Callout extensions (callout assets) are short, non-clickable text snippets — up to 25 characters each — that appear after your ad's descriptions to highlight benefits like "Free Shipping", "24/7 Support", or "No Setup Fees". They add proof points and screen space without changing your ad copy.
Callouts are the simplest Google Ads asset: pure benefit fragments, no links, no destinations to maintain. They render as a dot-separated line under your descriptions, and because they are assets, their expected impact contributes to Ad Rank like sitelinks do — free auction-score improvement for an hour of writing.
Specs and mechanics: up to 25 characters each, though Google's own best practice is shorter — punchy 12–18 character callouts read better in the dot-separated row. You need at least 2 to show; 4–6 eligible callouts is the practical target, and Google selects up to 10 per impression depending on format and device, in any order. No end punctuation, no exclamation marks per ad policy, sentence case or title case both fine — just be consistent.
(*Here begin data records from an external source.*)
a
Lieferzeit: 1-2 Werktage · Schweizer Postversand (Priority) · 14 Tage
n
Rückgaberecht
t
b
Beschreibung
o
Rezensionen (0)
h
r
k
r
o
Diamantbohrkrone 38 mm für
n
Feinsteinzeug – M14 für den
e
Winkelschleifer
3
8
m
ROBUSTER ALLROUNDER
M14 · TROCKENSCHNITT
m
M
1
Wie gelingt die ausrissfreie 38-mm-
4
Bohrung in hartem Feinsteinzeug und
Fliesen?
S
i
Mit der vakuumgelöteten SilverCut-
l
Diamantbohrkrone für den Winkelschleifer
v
The craft is choosing facts that remove purchase anxiety rather than restating your headline. Strong callouts are concrete and verifiable: "Free 30-Day Returns", "Family Owned Since 1987", "No Credit Card Required", "Licensed & Insured", "Same-Day Dispatch". Weak callouts are adjectives: "High Quality", "Best Service", "Trusted". A useful test — if a competitor could not honestly say it, it is a good callout; if anyone could say it, it is filler.
Use the hierarchy: account-level callouts for universals (support hours, guarantees), campaign-level for category-specific facts, ad-group level only when a specific product needs specific proof. Like all assets, callouts report performance in the Assets tab; prune anything Google rarely serves.
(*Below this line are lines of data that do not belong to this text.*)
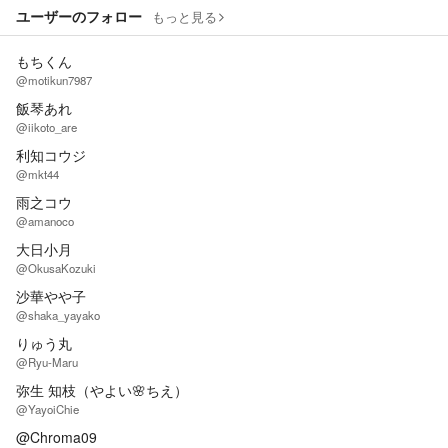
ユーザーのフォロー
もっと見る
もちくん
@motikun7987
飯琴あれ
@iikoto_are
利知コウジ
@mkt44
雨之コウ
@amanoco
大日小月
@OkusaKozuki
沙華やや子
@shaka_yayako
りゅう丸
@Ryu-Maru
弥生 知枝（やよい🌸ちえ）
@YayoiChie
@Chroma09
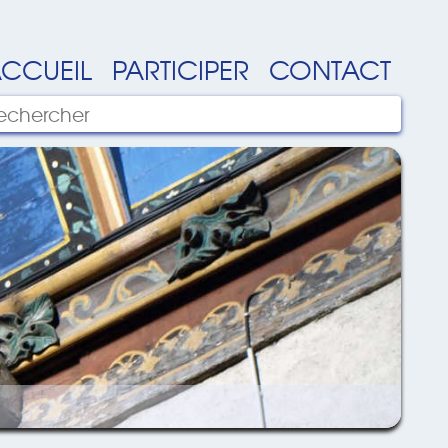
CCUEIL
PARTICIPER
CONTACT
E-commerce ad callout set: "Free Shipping Over €50" (22) · "30-Day Returns" (14) · "Ships In 24 Hours" (17) · "4.8★ From 2,000+ Orders" (23). Each under 25 characters, each a concrete claim a hesitant buyer cares about.
Sitelinks are clickable links to specific pages with their own titles and descriptions; callouts are non-clickable text fragments. Sitelinks route users; callouts persuade them. Strong ads use both — they occupy different lines of the ad.
Google can show up to 10 per impression, but 2 is the minimum for eligibility and 4–6 well-written callouts is the practical sweet spot. Selection and order are automatic per auction.